The view of Lake Nakuru from our room

After a delicious multi-coursed lunch, we rested a while in our rooms and then drove out to see what the park had to offer.

To be continued...


  1. Oh, I wanted to see more of the hotel and the tribal dress along with the rhythms of the world. Next post, perhaps?

  2. I would rather walk than ride a bike. It's for different folks. When at Grand Canyon I see them on long tours in the states. Very ambitious.

    I'll bet the soda lakes are full of unique life. And another distant view from your room.

  3. I think they would have loved to chat.

  4. That's probably what the bikers have done. It's not the first time that I hear that two young man from Belgium did it too, but they are back now. What an adventure !! Your reportage is great again, I feel like travelling, but I have no Christmas feelings anymore and this year, never had. I think the time difference is only 2 h between Kenya and Brussels, like in Egypt you are 2 h ahead of us. Now it's 10 here and 12 in Kenya.

  5. Hi Jo, I am amazed at some of these bikers. They must also be in terrific shape. I think I would rather walk if I can not drive. The lodge at the lake sound like a wonderful place. And the view from your room looks gorgeous. Can't wait to see all the different birds. Have a wonderful Sunday!

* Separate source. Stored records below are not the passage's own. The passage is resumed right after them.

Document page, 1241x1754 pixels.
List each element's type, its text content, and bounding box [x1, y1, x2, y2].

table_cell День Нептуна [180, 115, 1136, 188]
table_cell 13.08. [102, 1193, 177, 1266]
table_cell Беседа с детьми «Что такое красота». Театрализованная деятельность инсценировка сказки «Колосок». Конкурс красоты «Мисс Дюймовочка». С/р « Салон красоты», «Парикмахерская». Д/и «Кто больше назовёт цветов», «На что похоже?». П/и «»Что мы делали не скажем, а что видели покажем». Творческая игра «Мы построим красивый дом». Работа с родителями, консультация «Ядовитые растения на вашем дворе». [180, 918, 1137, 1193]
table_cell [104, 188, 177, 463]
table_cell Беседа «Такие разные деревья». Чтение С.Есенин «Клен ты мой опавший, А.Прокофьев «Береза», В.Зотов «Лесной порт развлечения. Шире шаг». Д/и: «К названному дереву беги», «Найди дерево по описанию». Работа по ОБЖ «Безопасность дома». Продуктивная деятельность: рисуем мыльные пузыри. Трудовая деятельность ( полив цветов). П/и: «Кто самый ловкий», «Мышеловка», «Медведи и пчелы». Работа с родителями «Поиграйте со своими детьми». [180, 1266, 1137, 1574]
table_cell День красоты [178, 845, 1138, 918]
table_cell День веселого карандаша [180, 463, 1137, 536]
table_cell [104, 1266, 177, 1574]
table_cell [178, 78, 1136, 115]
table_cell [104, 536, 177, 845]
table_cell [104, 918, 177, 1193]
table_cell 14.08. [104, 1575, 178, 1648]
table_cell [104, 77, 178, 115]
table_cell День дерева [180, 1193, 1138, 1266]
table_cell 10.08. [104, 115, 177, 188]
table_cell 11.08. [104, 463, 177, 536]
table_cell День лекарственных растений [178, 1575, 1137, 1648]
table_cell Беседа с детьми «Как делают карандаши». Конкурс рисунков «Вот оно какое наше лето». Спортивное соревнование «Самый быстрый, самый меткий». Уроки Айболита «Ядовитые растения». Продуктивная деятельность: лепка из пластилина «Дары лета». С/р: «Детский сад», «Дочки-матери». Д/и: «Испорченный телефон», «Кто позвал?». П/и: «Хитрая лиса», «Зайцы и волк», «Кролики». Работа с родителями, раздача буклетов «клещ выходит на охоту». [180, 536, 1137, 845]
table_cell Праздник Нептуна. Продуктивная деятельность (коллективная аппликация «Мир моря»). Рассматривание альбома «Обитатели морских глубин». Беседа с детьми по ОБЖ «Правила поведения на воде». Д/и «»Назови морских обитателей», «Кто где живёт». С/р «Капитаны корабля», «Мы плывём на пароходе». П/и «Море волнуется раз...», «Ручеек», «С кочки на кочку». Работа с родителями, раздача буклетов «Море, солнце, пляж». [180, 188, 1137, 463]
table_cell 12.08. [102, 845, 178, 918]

  6. Cycling heavily loaded is not a lot of fun as I have discovered. Even more so in the heat of Kenya!! Great photos. Diane

  7. They might have brought their bikes on the plane? Still, quite an undertaking! I have done a little bit of cycling-camping and it's hard work. :)

  8. Nakuru is the second park we visited the first time we went to Kenya in 1987. I loved riding along with you down the through Eldama Ravine. (I'm assuming that was where you saw the bikers.) Oh my poor aching back from just thinking of pedaling that route!

  9. Those bicyclists are quite ambitious...what great memories they will have of their trip! I fondly recall bicycling through central Europe in the early 1970s.

    Lake Nakuru looks beautiful and peaceful.